EU commits over €200m to Nigeria’s power sector since 2008, targets 4,000MW renewable capacity by 2027 amid growing concerns over electricity industry skills shortages.
The Federal Government has raised concerns that ongoing power sector reforms could stall unless urgent measures are taken to bridge the widening skills gap across the electricity value chain. This warning came as the European Union announced new commitments to support renewable energy deployment and workforce development in Nigeria.
According to the EU, it has invested more than €200m in grants since 2008 to strengthen Nigeria’s power sector through policy reforms, capacity building, and market development. Under its current 2021–2027 programming cycle, the EU aims to help Nigeria add 4,000 megawatts of renewable energy capacity, which is expected to supply cleaner electricity to about five million people by 2027.

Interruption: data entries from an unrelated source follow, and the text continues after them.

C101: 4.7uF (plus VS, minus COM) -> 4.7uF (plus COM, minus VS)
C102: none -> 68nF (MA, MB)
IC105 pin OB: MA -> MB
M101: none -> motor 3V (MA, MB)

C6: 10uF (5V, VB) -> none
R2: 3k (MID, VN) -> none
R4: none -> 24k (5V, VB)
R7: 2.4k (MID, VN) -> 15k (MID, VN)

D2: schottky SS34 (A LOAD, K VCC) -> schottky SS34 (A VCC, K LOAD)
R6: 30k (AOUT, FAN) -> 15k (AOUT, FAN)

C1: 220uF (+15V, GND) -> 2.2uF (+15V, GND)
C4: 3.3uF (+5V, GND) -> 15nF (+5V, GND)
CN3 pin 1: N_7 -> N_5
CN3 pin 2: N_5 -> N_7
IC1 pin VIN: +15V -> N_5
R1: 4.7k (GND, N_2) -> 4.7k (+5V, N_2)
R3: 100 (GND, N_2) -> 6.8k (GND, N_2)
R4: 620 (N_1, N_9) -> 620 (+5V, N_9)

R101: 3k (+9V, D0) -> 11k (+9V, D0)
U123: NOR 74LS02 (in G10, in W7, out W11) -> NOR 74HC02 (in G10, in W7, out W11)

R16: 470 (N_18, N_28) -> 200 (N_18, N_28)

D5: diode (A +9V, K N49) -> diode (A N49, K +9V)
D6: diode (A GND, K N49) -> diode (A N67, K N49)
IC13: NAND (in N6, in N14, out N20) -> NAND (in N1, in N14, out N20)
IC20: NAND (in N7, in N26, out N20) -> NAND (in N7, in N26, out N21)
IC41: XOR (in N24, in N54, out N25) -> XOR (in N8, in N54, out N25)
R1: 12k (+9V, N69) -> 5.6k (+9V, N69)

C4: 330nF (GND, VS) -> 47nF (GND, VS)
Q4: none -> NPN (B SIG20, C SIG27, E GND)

These issues were highlighted on Thursday during a one-day stakeholder engagement organised by the National Power Training Institute of Nigeria (NAPTIN) in Abuja. The event, themed “Building a Skilled and Sustainable Workforce for NESI Transformation,” brought together regulators, utilities, development partners, and industry experts to address manpower shortages slowing down implementation of the Electricity Act 2023, renewable expansion, metering rollout, and digitalisation of the Nigerian Electricity Supply Industry.
In his opening remarks, NAPTIN Director-General, Ahmed Nagode, said recent reforms would only succeed if supported by a competent and adaptable workforce.
He explained that while the Electricity Act 2023, the growing integration of renewable energy, and rising digitalisation were creating unprecedented opportunities, they also revealed deep vulnerabilities in the sector.
“The success of every technical upgrade, market restructuring, and modernisation hinges on one irreducible factor: a capable workforce,” he said. “Without this, infrastructure remains underutilised, investments underperform, and our aspiration for stable, affordable power will remain elusive.”
Nagode noted that despite major investments in infrastructure and policy changes, the industry continues to struggle with skills shortages, weak alignment between training output and sector needs, and limited collaboration among stakeholders.
He said the engagement was designed to strengthen NAPTIN’s curriculum, deepen industry dialogue, and highlight the institute’s renewed focus on priority areas such as renewable energy, digital grid management, advanced metering, safety standards, and emerging energy markets.
Speaking on behalf of the EU Delegation to Nigeria and ECOWAS, Godfrey Ogbemudia, Programme Manager for Energy and Circular Economy, reaffirmed the bloc’s long-standing partnership with Nigeria’s power sector. He said the EU’s latest renewable energy package valued at €100m, would accelerate clean energy access through innovative financing, technical assistance, and new infrastructure, with an emphasis on solar, wind, and small hydropower.
“The EU has been a trusted partner since 2008,” he said. “Our latest package is designed to expand renewable access and drive energy efficiency. We have supported policy reform and market development and helped create the environment that enabled private-sector-led mini-grid projects in Nigeria.”
Representing the Permanent Secretary of the Ministry of Power, the Director of Distribution, Baba Umar Mustapha, expressed concern over the persistent capacity deficit within power utilities, particularly the distribution companies. He said the weak training culture prior to the 2013 privatisation meant many DisCos inherited ageing, insufficiently trained personnel who were not prepared to operate modern infrastructure or digital systems.
He disclosed that the ministry is targeting the annual training of 1,500 engineers and technicians, but inadequate funding and low private sector involvement continue to hinder progress.
Nigeria’s power sector is currently undergoing one of its most far-reaching transformations in a decade following the Electricity Act 2023, which decentralised the market and empowered states to generate, transmit, and distribute electricity. Alongside this shift, the sector is experiencing rapid growth in off-grid solar, accelerating metering deployment, increased renewable integration, new state electricity markets, digital migration in grid management, and rising demand for advanced technical skills.
However, stakeholders at the event unanimously agreed that these reforms cannot achieve their objectives without a well-trained workforce capable of designing, operating, and maintaining the infrastructure required for a modern electricity market.